Eve langsung menoleh, sementara Zara tersenyum manis seolah tidak terjadi apa-apa.
"Adam" panggil Zara dengan nada manja. "Aku hanya meminjam bantuan manajermu sebentar. Dia sangat membantu, terima kasih Adam"
Adam melirik Eve yang masih membawa kotak make-up berat di tangannya. Matanya menyipit sementara ekspresinya berubah tajam.
"Letakkan itu!" perintah Adam tegas pada Eve.
Eve terkejut tapi segera menurut dan menaruh kotak itu di dekat meja.
Adam kemudian menatap Zara dengan tatapan dingin. "Manajerku bukan asisten pribadimu.

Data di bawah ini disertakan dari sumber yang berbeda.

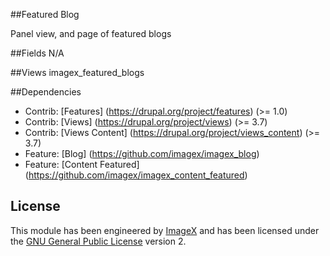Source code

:##Featured Blog

Panel view, and page of featured blogs

##Fields
N/A

##Views
imagex_featured_blogs

##Dependencies

* Contrib: [Features] (https://drupal.org/project/features)  (>= 1.0)
* Contrib: [Views] (https://drupal.org/project/views)  (>= 3.7)
* Contrib: [Views Content] (https://drupal.org/project/views_content)  (>= 3.7)
* Feature: [Blog] (https://github.com/imagex/imagex_blog) 
* Feature: [Content Featured] (https://github.com/imagex/imagex_content_featured) 


## License

This module has been engineered by [ImageX](http://www.imagexmedia.com) and has been licensed under the [GNU General Public License](http://www.gnu.org/licenses/gpl-2.0.html) version 2.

Kalau kamu butuh sesuatu, minta pada stafmu sendiri"
Senyum Zara sedikit menegang, tetapi wanita itu pintar menyembunyikan ketidaksenangannya. "Oh, tentu. Aku hanya bercanda Adam"
Adam tidak membalas, hanya menatapnya tajam sebelum berbalik menuju ruang tunggu aktor kembali.
Eve mengikuti di belakangnya, diam-diam merasa lega. Untuk pertama kalinya sejak dia bekerja sebagai manager, dia merasa Adam tidak sepenuhnya menyebalkan.